Miniaturized Disk-Bend Testing of Ni3 Al: Effect of Stoichiometry and Boron Content

Abstract

ABSTRACTThe results of miniaturized disk-bend tests on samples of Ni 3Al of different stoichiometry and boron content are presented. The yield strengths and ductilities of alloys containing 24, 25 or 26 %Al. either boron-free or doped with 0.3 or 0.35 %B, were measured. Specimens 3 mm in diameter and approximately 200 μm thick were tested, some of these having been cut from the grip sections of previously tested tensile bars. The yield strengths were in excellent agreement with the results obtained from the uniaxial tensile tests. The load-displacement curves for the brittle alloys (all but the boron-doped 24 %Al alloy) exhibited a maximum load corresponding to crack initiation.
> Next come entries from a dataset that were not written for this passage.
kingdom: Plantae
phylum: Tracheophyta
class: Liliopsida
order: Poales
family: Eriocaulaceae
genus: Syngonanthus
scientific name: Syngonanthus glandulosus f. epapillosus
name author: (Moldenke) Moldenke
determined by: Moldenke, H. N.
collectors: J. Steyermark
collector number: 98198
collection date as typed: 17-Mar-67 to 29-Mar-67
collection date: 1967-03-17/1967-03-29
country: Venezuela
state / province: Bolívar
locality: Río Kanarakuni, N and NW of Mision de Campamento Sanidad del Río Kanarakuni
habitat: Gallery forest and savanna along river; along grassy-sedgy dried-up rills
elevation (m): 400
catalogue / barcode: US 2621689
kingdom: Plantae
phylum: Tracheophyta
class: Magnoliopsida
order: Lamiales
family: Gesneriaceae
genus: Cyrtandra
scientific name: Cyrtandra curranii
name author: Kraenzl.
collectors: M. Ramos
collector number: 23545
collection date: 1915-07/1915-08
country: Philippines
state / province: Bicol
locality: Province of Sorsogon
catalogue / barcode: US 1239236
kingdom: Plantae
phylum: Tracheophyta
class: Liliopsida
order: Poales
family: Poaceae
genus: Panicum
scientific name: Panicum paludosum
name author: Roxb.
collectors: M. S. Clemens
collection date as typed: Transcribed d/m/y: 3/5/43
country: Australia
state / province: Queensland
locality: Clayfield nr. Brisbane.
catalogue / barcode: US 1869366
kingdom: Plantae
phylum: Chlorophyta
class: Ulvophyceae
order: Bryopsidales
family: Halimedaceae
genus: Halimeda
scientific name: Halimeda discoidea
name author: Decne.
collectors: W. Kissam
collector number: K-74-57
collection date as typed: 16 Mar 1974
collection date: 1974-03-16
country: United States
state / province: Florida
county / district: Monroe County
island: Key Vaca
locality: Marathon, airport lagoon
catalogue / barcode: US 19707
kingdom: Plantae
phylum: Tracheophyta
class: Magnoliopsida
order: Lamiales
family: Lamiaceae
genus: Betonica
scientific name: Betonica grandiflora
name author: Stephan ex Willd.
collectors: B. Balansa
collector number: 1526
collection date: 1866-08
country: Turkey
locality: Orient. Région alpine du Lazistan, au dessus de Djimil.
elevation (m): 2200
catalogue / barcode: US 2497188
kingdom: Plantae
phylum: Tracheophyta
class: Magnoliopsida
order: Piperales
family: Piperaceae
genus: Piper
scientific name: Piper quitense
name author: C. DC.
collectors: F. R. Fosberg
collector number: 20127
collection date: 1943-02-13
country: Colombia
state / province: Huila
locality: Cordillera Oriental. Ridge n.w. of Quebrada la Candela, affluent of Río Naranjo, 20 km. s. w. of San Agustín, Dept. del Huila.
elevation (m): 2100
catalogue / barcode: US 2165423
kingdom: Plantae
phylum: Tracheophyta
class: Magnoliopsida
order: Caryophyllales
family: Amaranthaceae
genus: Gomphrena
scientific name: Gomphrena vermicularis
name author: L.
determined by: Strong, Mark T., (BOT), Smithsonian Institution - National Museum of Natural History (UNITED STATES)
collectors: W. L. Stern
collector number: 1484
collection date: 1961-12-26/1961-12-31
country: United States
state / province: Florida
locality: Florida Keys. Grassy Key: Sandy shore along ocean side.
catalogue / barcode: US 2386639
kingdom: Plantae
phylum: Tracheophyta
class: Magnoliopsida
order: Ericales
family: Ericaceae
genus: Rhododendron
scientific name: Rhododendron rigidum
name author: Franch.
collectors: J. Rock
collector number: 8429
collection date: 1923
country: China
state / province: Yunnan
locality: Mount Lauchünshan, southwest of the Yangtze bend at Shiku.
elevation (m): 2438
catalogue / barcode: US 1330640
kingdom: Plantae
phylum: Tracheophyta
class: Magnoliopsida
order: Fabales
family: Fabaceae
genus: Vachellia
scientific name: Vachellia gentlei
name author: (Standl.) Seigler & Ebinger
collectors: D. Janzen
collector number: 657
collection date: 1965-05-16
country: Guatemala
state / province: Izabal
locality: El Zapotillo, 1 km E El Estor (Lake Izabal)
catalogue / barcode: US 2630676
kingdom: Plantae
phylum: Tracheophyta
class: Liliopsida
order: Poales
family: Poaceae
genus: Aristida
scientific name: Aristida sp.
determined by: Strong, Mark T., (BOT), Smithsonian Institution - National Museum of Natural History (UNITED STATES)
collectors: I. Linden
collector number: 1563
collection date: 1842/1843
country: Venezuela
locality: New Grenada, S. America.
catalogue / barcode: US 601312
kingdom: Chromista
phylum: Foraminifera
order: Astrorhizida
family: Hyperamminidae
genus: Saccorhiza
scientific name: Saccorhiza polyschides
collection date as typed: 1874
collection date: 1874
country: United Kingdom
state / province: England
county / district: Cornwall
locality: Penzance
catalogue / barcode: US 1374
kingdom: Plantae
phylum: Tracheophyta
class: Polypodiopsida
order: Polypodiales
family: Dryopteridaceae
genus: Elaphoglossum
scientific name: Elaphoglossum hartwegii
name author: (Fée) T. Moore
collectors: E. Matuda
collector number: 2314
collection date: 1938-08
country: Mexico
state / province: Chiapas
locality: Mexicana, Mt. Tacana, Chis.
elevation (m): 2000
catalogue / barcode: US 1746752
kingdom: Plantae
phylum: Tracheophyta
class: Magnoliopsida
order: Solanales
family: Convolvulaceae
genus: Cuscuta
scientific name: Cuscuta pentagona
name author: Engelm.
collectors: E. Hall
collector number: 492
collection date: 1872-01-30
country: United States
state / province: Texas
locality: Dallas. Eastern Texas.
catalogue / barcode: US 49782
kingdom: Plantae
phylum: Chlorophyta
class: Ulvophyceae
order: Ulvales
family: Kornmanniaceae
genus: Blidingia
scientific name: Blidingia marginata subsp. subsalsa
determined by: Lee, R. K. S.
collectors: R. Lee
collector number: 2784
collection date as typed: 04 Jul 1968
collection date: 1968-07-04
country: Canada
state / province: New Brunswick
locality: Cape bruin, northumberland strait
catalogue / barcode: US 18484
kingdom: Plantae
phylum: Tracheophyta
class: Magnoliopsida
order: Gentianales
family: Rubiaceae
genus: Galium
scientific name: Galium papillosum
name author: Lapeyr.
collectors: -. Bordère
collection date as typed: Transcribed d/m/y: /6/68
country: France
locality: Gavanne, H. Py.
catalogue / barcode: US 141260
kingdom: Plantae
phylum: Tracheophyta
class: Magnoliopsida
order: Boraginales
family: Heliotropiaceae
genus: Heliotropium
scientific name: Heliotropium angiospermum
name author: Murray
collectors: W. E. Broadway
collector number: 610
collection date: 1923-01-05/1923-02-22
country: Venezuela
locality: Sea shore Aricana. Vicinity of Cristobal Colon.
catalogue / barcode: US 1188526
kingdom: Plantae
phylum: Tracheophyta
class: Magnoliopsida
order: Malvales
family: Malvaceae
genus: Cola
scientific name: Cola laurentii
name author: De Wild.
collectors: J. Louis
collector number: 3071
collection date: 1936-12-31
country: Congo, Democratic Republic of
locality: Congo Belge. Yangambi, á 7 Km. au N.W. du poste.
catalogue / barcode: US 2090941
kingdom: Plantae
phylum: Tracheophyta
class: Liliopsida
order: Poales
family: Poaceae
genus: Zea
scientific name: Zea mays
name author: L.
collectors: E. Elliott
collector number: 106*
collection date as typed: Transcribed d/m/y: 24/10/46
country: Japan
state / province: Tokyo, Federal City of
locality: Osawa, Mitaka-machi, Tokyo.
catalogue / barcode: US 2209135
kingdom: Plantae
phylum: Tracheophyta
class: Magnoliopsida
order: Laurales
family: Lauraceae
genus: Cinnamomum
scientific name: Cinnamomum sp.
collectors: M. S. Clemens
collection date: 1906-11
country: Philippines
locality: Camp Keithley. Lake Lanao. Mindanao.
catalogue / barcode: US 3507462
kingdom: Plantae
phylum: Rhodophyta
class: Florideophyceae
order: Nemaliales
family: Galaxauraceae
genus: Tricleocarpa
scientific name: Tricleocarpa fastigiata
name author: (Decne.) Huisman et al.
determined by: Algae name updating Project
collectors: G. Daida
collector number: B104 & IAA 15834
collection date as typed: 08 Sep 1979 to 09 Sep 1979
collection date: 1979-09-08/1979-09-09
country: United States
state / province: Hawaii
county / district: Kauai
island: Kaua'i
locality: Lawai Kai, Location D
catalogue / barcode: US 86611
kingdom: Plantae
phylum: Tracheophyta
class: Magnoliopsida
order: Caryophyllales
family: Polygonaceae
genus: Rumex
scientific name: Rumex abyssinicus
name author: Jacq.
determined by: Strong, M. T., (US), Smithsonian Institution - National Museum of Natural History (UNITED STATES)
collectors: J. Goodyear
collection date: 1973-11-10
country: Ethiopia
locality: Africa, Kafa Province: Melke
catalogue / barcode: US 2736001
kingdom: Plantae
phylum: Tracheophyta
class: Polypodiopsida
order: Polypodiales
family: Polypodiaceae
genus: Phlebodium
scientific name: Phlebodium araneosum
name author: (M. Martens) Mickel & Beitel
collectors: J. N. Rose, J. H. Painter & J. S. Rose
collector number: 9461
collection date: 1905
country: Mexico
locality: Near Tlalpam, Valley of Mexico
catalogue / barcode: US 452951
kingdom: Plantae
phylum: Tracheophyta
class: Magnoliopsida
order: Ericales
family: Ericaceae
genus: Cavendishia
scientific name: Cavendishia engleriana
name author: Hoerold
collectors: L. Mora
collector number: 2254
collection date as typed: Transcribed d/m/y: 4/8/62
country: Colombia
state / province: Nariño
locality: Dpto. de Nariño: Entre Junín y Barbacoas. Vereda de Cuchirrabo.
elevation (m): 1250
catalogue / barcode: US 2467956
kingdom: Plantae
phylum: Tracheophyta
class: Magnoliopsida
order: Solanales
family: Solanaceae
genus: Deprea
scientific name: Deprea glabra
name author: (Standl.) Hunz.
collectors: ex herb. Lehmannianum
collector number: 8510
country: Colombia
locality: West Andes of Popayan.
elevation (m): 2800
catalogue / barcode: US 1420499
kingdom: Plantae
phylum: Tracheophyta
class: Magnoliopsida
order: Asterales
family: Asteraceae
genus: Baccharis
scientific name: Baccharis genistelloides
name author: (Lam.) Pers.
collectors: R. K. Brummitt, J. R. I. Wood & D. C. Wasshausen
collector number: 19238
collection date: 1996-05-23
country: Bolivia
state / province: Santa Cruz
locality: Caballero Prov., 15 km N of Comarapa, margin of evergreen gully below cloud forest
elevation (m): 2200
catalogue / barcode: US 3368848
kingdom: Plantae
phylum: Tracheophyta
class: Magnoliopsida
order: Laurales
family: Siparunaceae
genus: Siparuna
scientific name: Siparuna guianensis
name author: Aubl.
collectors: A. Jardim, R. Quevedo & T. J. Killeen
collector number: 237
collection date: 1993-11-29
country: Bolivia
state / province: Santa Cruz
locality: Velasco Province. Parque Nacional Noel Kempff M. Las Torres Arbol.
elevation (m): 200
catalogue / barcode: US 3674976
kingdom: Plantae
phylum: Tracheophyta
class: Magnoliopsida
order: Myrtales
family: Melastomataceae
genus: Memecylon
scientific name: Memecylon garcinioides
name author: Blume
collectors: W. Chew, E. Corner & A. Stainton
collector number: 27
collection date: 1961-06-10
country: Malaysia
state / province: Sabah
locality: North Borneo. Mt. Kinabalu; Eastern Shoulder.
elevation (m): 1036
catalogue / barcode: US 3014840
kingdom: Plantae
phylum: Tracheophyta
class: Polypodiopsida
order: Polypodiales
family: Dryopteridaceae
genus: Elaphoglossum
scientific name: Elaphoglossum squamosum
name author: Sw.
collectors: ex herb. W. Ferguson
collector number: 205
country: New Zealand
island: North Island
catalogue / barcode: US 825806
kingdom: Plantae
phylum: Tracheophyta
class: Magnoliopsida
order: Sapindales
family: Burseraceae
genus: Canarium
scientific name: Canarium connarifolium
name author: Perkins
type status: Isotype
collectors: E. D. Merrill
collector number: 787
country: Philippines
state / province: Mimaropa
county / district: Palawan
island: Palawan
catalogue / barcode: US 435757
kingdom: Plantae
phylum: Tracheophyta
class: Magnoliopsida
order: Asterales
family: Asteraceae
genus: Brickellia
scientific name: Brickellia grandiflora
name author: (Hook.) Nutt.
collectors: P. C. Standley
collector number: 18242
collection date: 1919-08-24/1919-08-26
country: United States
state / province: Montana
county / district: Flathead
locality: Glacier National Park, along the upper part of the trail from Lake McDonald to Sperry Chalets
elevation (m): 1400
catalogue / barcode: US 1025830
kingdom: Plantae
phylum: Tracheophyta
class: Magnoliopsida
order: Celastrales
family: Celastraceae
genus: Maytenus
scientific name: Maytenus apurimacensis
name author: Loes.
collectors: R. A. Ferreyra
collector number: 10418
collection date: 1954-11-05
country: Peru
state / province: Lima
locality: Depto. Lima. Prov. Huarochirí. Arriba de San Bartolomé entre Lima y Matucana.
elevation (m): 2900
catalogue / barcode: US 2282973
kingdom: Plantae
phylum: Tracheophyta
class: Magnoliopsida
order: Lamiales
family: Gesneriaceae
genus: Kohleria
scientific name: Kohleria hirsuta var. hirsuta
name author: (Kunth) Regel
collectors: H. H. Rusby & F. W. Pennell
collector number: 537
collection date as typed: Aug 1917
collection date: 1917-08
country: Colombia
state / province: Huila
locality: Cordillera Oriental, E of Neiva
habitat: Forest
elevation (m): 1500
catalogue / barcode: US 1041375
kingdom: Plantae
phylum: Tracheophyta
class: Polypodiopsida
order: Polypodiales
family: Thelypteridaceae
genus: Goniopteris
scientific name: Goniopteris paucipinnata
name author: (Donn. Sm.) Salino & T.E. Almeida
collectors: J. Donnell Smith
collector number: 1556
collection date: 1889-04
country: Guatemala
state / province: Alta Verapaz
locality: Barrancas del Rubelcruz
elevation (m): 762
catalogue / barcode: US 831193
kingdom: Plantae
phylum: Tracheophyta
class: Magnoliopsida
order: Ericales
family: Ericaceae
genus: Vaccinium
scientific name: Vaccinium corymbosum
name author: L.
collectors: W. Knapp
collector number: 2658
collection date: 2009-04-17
The shapes of the deformed specimens confirmed the assumption that they deform as if they were clamped even though they are not. The fracture surfaces of the brittle alloys are consistent with intergranular failure. Nevertheless, the ductility of the alloys increases with decreasing Al content and decreasing grain size, even for the boron-free alloys which are all brittle. The fracture stress of the boron-doped 26 %Al alloy is about 30% greater than that of the boron-free alloy. It is argued that this is most likely a consequence of the depletion of aluminum at grain boundaries, coupled with boron segregation. Independent evidence suggests that this should increase the cohesive strength of grain boundaries in the boron-doped 26 %Al alloy.